From reading this I understood just how different “seeing” actually is from one person or entity to the next.
As a human, I don’t have to think about the process of seeing. I see a person, and I immediately understand a face, an expression, perhaps even an intention. But computer vision doesn’t see meaning, it sees numbers. The article clearly states that high-level image understanding is still a very difficult task, whereas low-level image understanding is much more feasible. A computer doesn’t see “a person walking,” it sees the differences in pixel values.

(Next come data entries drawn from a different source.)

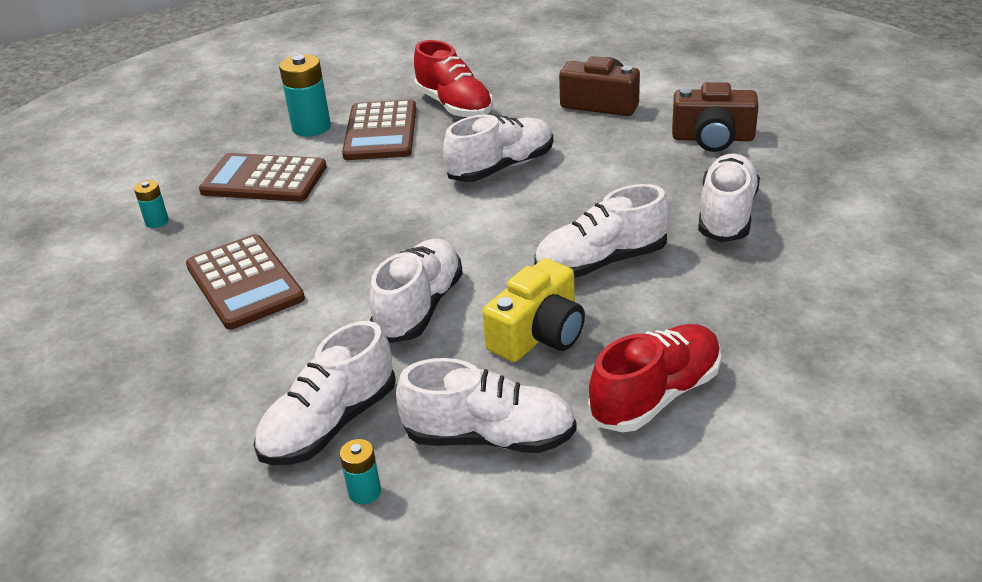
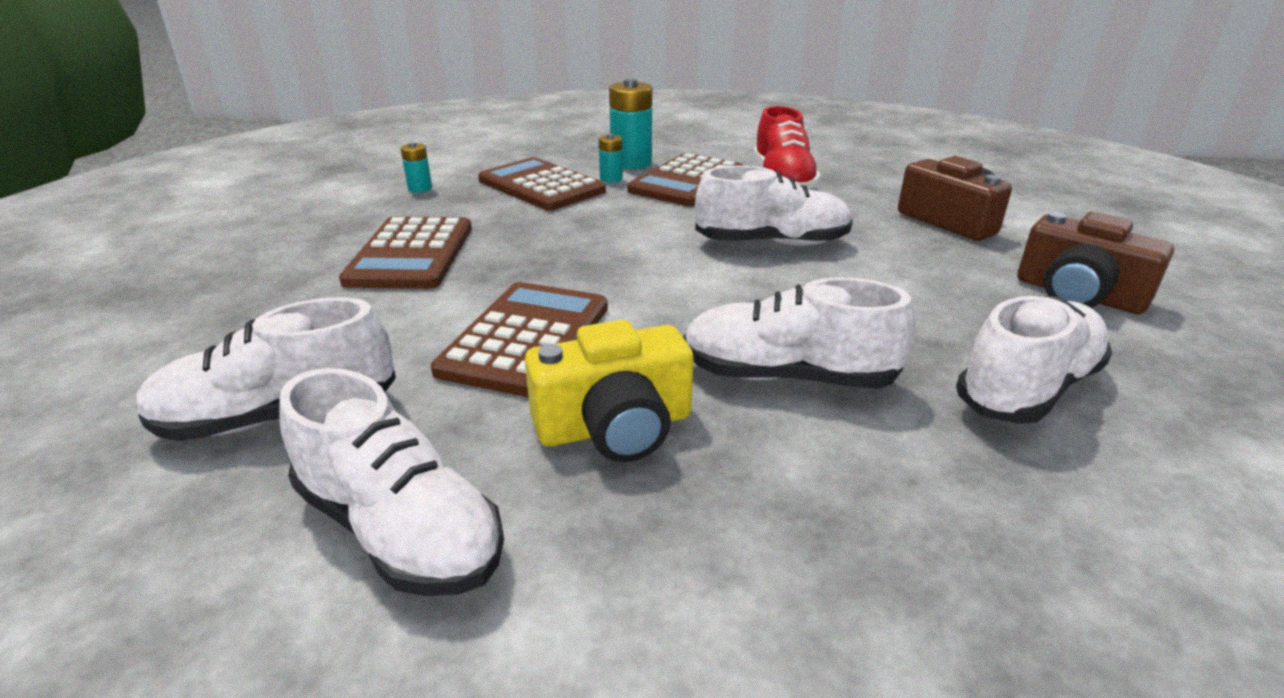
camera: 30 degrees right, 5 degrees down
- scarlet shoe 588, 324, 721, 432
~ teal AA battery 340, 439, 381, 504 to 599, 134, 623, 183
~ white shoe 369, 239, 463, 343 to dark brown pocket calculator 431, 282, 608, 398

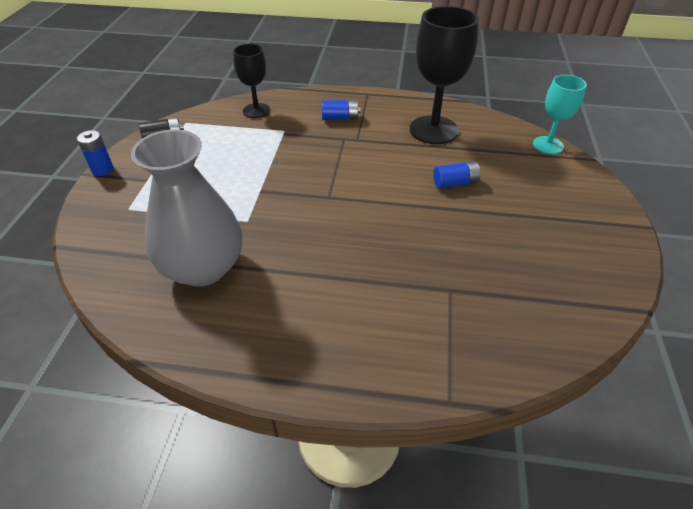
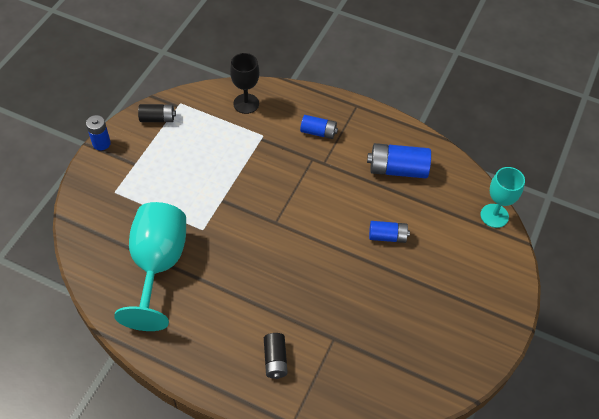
camera: 15 degrees right, 10 degrees up
+ jet-black AA battery 264, 333, 288, 379
~ ash-grey flower vase 131, 129, 242, 286 to teal chalice 114, 202, 186, 331
~ jet-black chalice 410, 6, 479, 144 to royal blue AA battery 367, 143, 431, 178

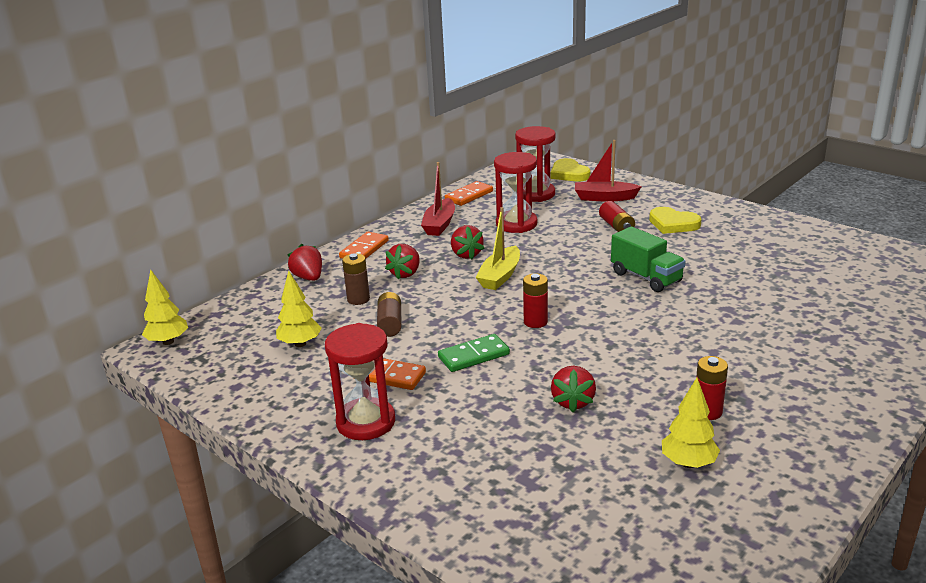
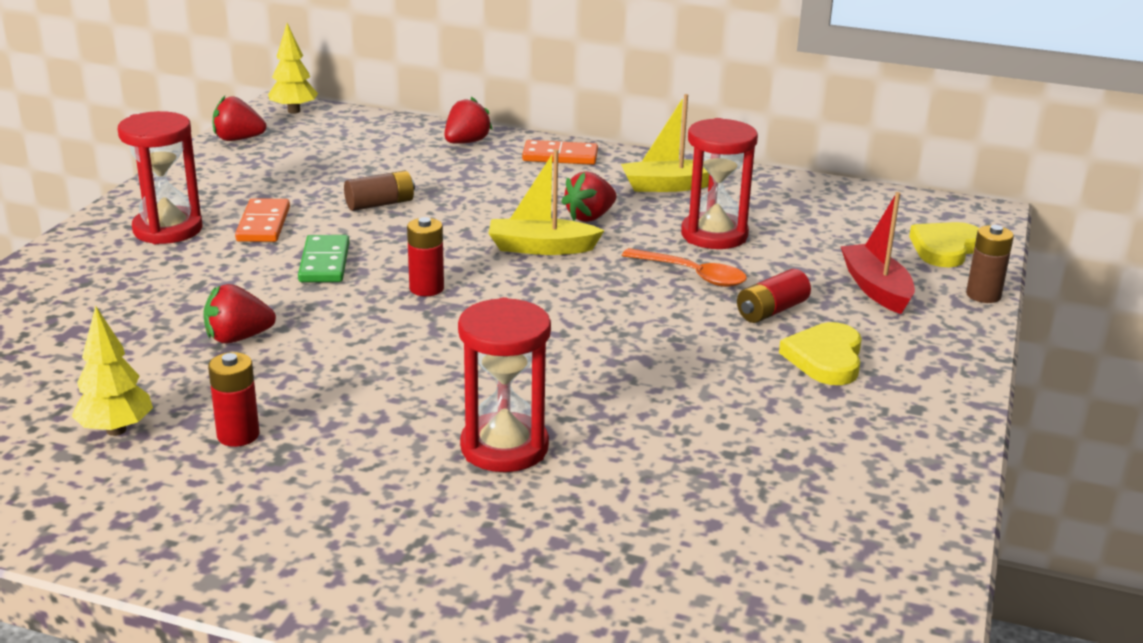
camera: 65 degrees right, 0 degrees up
- golden fir tree 276, 271, 322, 347
- orange domino tile 445, 181, 493, 206
- emerald toy truck 611, 226, 686, 292
+ orange tablespoon 622, 248, 747, 287
~ dark brown AA battery 342, 253, 370, 305 to 966, 225, 1014, 303
~ scarlet strawberry 385, 244, 420, 280 to 213, 96, 266, 141
~ scarlet sand timer 515, 126, 556, 202 to 458, 297, 551, 472
~ scarlet toy boat 421, 162, 455, 236 to golden toy boat 621, 94, 709, 192
~ emerald domino tile 438, 334, 510, 372 = 298, 235, 349, 282 45 degrees clockwise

For instance, frame differencing involves subtracting one frame from another to identify movement. This seems so very mechanical in contrast to how easily we, as humans, can identify movement. Background subtraction involves comparing a live image with a pre-stored image of the background to identify what is out of place. As humans, we can easily identify a person regardless of how much the lighting changes. However, for a computer, lighting, contrast, and setup are very important.
One thing that I found particularly interesting is that rather than trying to make computers see the world as we do, the reading proposes that we design the physical world so that it is easier for the computer to see, using high contrast, controlled lighting, and reflective surfaces. This is a reversal of the situation, rather than trying to make the algorithm “smarter,” we are trying to make reality more computable. For me this is fascinating because interaction design is not just about the digital world, it is also about the physical world.
However, with interactive art, this is even more complicated. Tracking technologies can enable very powerful experiences of embodiment, such as in early works such as Videoplace, where silhouettes and motion become interactive elements. I find the concept of being able to have meaningful artistic experiences through simple detection technologies very appealing. The system does not fully “understand” the body but simply tracks enough information to react to it.
However, at the same time, the reading points out works such as Sorting Daemon, which emphasize surveillance and profiling. This was somewhat uncomfortable. The same technology that enables playful interaction can also extract, categorize, and analyze individuals. In the context of interactive art, being tracked can be very engaging. In other contexts, it can be very invasive.
I think it’s this tension that makes computer vision so potent in interactive media. It turns the body into data, but this data can either be expressive and interactive or controlling and analytical. As artists and designers, we’re not simply using tracking as a tool, we’re making choices about visibility and power.
This reading has made me more conscious of the fact that computer vision isn’t about simulating human vision. It’s about finding patterns that the machine can calculate. And perhaps it is interactive art that is where human vision and machine vision intersect.